O domínio da equipa dos EUA no atletismo atinge novos patamares
A equipa dos EUA está habituada a dominar o atletismo. Mas em Paris, o seu nível de sucesso não teve paralelo.
Os atletas americanos conquistaram 34 medalhas no Stade de France, sendo 14 de ouro, 11 de prata e nove de bronze.
Alguns dos destaques que incluem o desempenho dominante de Sydney Mclaughlin-Levrone nos 400 metros com barreiras, Noah Lyles finalmente a conquistar a coroa dos 100 metros, Tara Davis-Woodhall a saltar para a vitória no salto em comprimento feminino e Ryan Crouser a vencer o terceiro ouro olímpico consecutivo no arremesso de peso.
A equipa dos EUA melhorou significativamente em relação a Tóquio, há três anos, onde conquistou 26 medalhas de atletismo: sete de ouro, 12 de prata e sete de bronze.
Mondo Duplantis ganha o ouro e bate o seu próprio recorde mundial - mais uma vez
Poucos atletas dominam tão completamente o seu desporto como Armand “Mondo” Duplantis.
O atleta sueco de salto com vara defendeu com sucesso o seu título olímpico em Paris, mas não se contentou em ganhar o ouro.
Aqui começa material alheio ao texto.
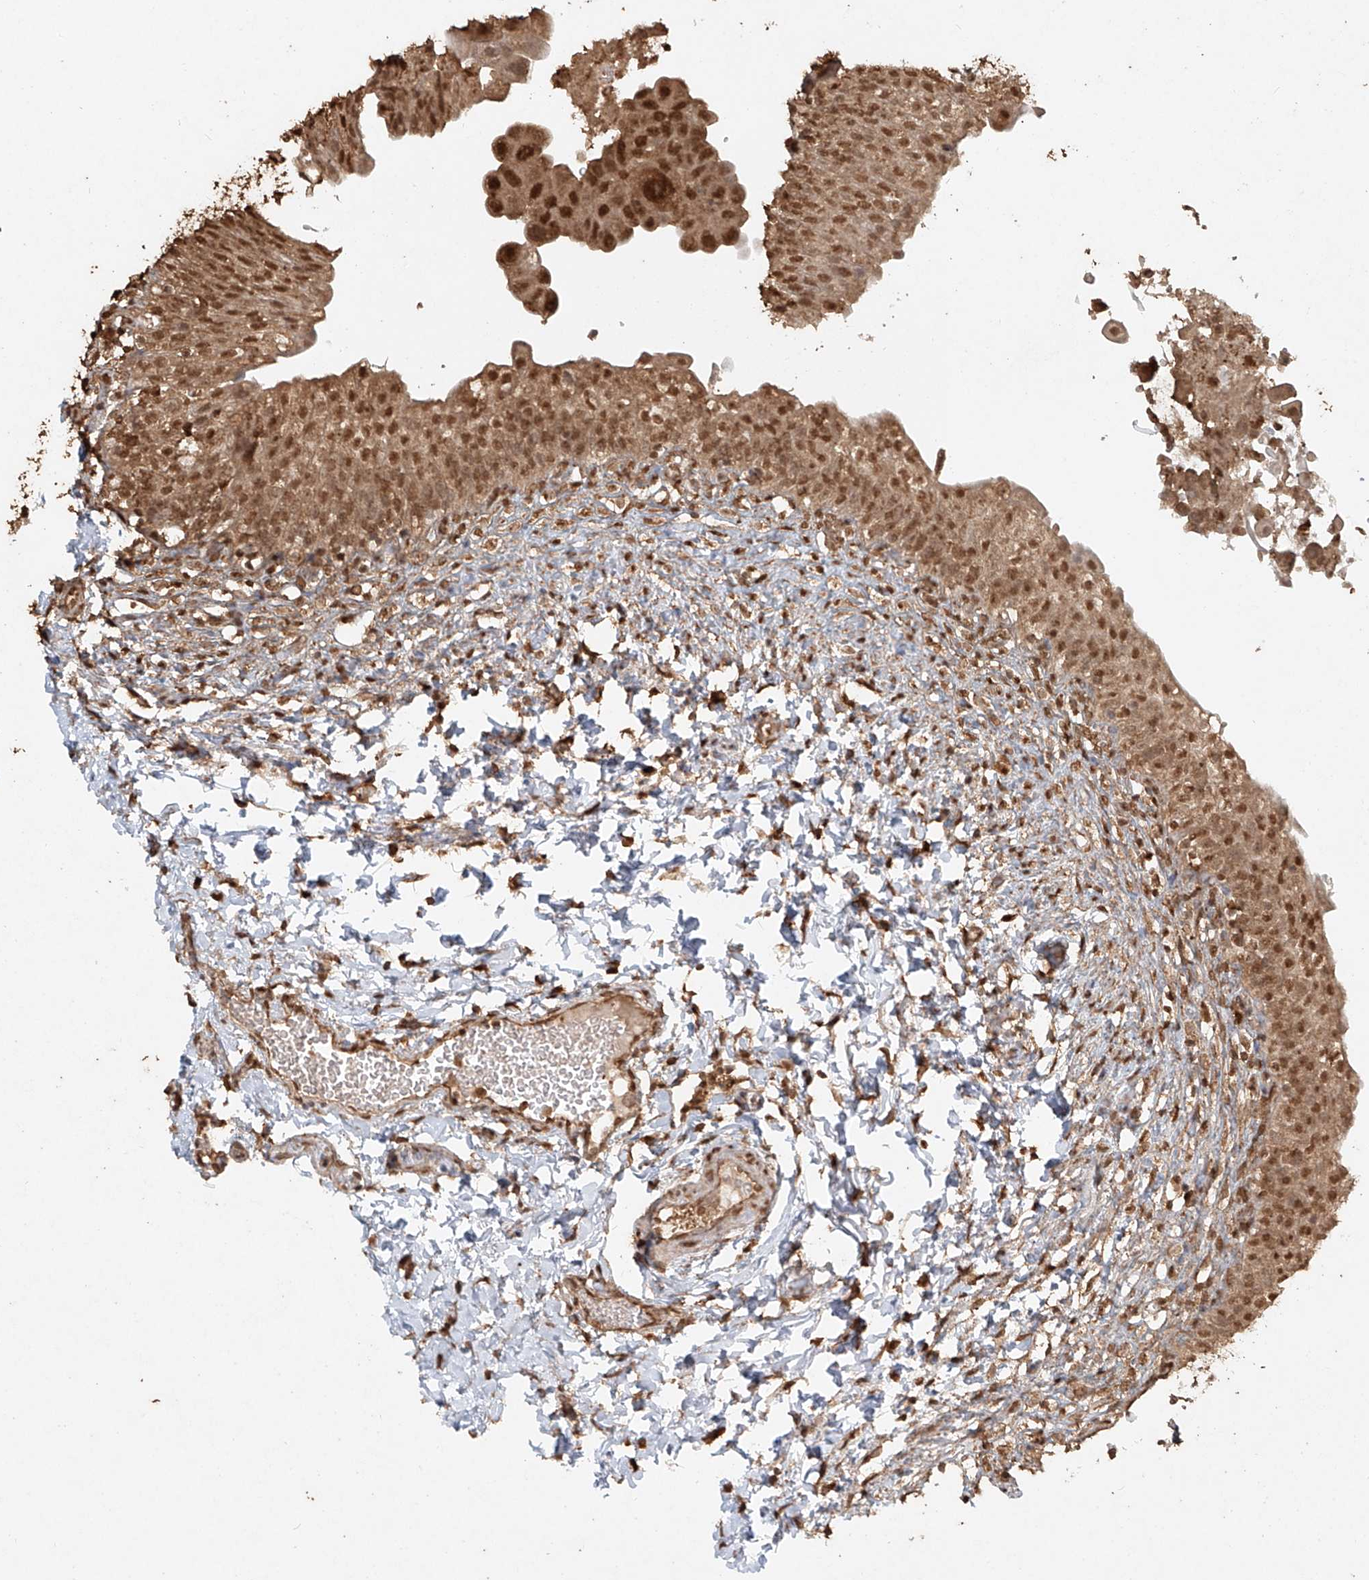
{"staining": {"intensity": "moderate", "quantity": ">75%", "location": "cytoplasmic/membranous,nuclear"}, "tissue": "urinary bladder", "cell_type": "Urothelial cells", "image_type": "normal", "snomed": [{"axis": "morphology", "description": "Normal tissue, NOS"}, {"axis": "topography", "description": "Urinary bladder"}], "caption": "Immunohistochemical staining of unremarkable human urinary bladder shows medium levels of moderate cytoplasmic/membranous,nuclear staining in approximately >75% of urothelial cells.", "gene": "TIGAR", "patient": {"sex": "male", "age": 55}}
Elevando a fasquia para uns gigantescos 6,25 metros, Duplantis bateu o recorde do mundo pela nona vez na sua carreira, ao atingir a altura na sua terceira e última tentativa no Stade de France.
Para contextualizar, Sam Kendricks, dos EUA, ficou com a prata depois de ter saltado 5,95 m - 30 centímetros abaixo do recorde mundial de Duplantis - enquanto Emmanouil Karalis, da Grécia, ficou em terceiro com 5,90 m.
O atleta de 24 anos acredita que pode voltar a bater o recorde, mas isso será um desafio para outro dia.
“Tive um sentimento de paz e confiança que é difícil de explicar, mas o facto de ter corrido como correu é realmente inacreditável”, disse a Amanda Davies, da CNN Sport, na manhã seguinte a ter quebrado o recorde.